■ Exercise goal ■
Your job is to retype all of the data word for word, leaving every image out.

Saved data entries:

....

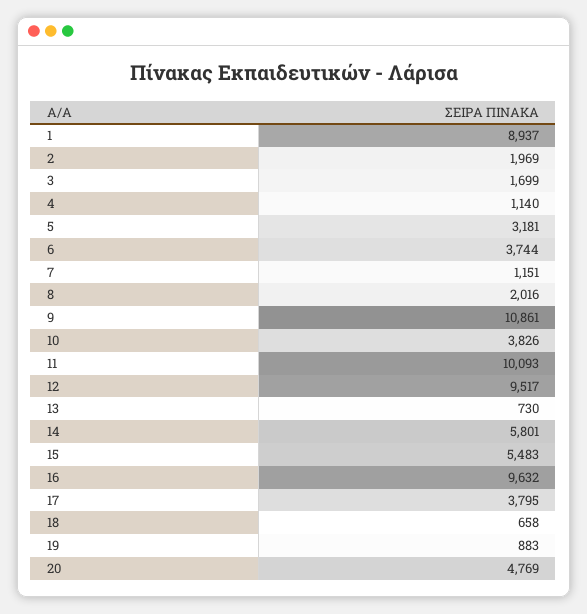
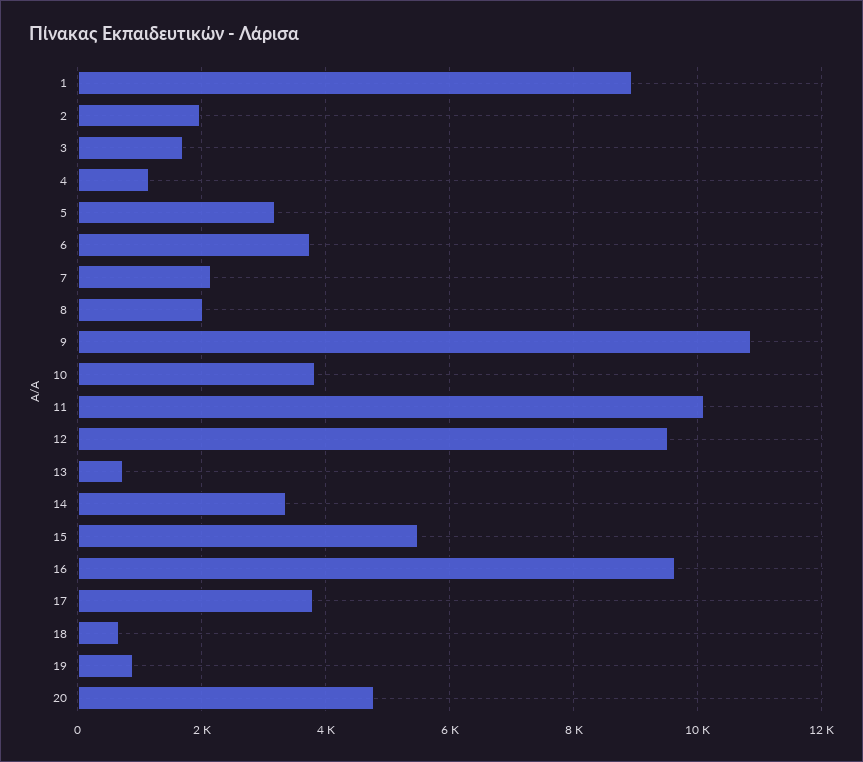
  {
    "1": 8937,
    "2": 1969,
    "3": 1699,
    "4": 1140,
    "5": 3181,
    "6": 3744,
-   "7": 1151,
+   "7": 2200,
    "8": 2016,
    "9": 10861,
    "10": 3826,
    "11": 10093,
    "12": 9517,
    "13": 730,
-   "14": 5801,
+   "14": 3400,
    "15": 5483,
    "16": 9632,
    "17": 3795,
    "18": 658,
    "19": 883,
    "20": 4769
  }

....

■ Result of this task ■
  {
    "1": 8937,
    "2": 1969,
    "3": 1699,
    "4": 1140,
    "5": 3181,
    "6": 3744,
-   "7": 1151,
+   "7": 2200,
    "8": 2016,
    "9": 10861,
    "10": 3826,
    "11": 10093,
    "12": 9517,
    "13": 730,
-   "14": 5801,
+   "14": 3400,
    "15": 5483,
    "16": 9632,
    "17": 3795,
    "18": 658,
    "19": 883,
    "20": 4769
  }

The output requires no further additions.